Rf values in TLC indicate the ratio of the distance moved by each substance to the distance moved by the eluent front. Rf values for TLC are measured on 5 x 10 cm TLC plates, F254 silica gel, Merck, Darmstadt, Germany; The solvent systems are marked in the examples as follows:

* 10% methanol / 90% methylene chloride ** 5% methanol / 95% methylene chloride

If not otherwise indicated, analytical HPLC conditions are as follows:

Column: Column Engineering, Inc., Matrix, 3 pm C18150 χ 4.6 mm (Lot # 205)

UV absorption detection at 215 and 254 nm. Column temperature is 35 ° C and retention times (tR) are given in minutes. Flow rate: 1 mL / min.

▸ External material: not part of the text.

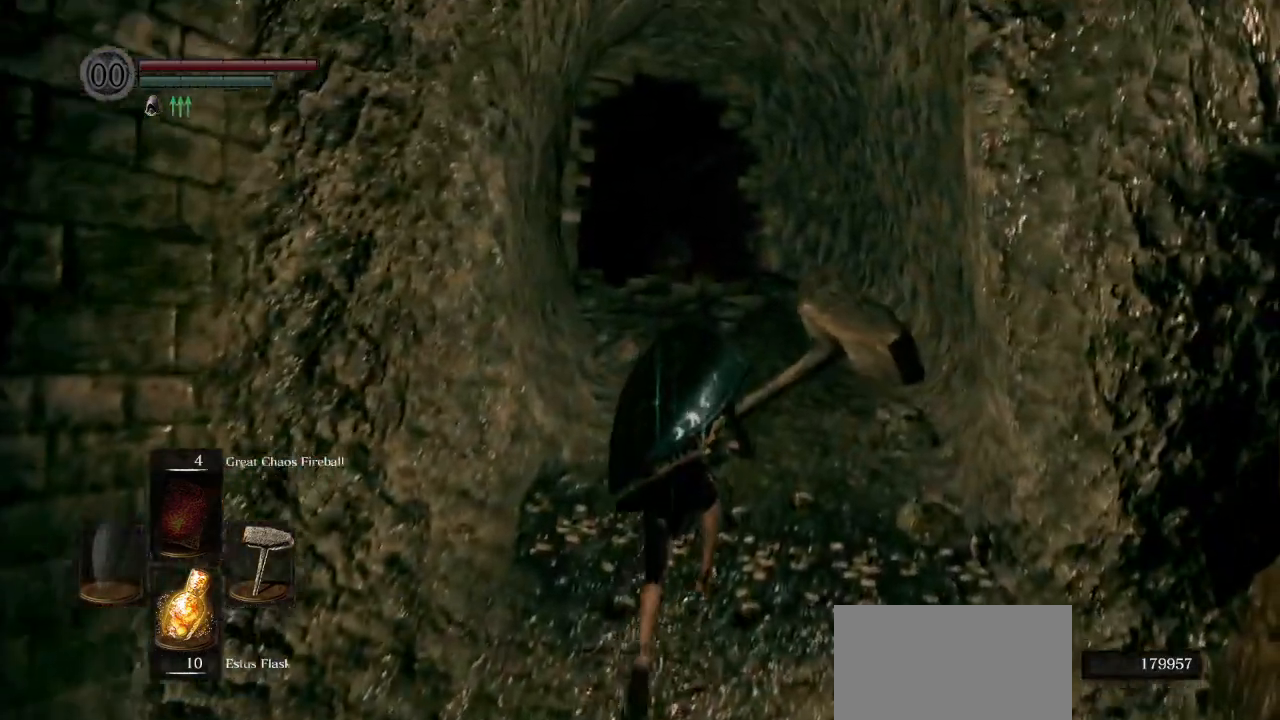
{"buttons": ["CIRCLE"], "left_stick": "up", "right_stick": "down-left", "events": [[500, "right_stick", "down-left"]]}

Gradient: water (0.1% TFA) / acetonitrile (0.1% TFA) = 98/2 for 1 min. to 100% acetonitrile (0.1% TFA) in 10 min. Remains 100% for 2 min (total execution time: 13 min.) Abbreviations:

HPLC high performance liquid chromatography

Isolute Isolute® HM-N by International Solvent Technology

min minute (s)

ml milliliter (s)

MS-ES Electrospray Mass Spectrometry

Rf ratio of fronts in TLC

RT room temperature

TFA trifluoroacetic acid

TLC thin layer chromatography

tR retention time

UV Ultraviolet Starting Materials

General procedure for the synthesis of aniline building blocks (illustrated with the formula and educts for N- (3-amino-4-methylphenyl) -3-trifluoromethylbenzamide):

N- (3-amino-4-methylmethyl)

phenyl) -3-trifluoromethyl- (A) (B) (C)

benzamide

The compound shown above left, N- (3-amino-4-methylphenyl) -3-trifluoromethyl benzamide, is obtained by hydrogenation of the corresponding nitro compound N- (4-methyl-3-nitro-phenyl) -3 -trifluoromethyl benzamide (A) with Raney Nickel in methanol at RT. The product is obtained in high yield. Intermediate (A) is obtained by reaction of N- (4-methyl-3-nitro-phenylamine (B) and 3-trifluoromethyl-benzoyl chloride (C) in methylene chloride at RT using triethylamine. A) is obtained in good yield Similar and different anilines have been described above (eg CAS No. 30069-31-9) For bonding, preferably the corresponding acid chlorides are used.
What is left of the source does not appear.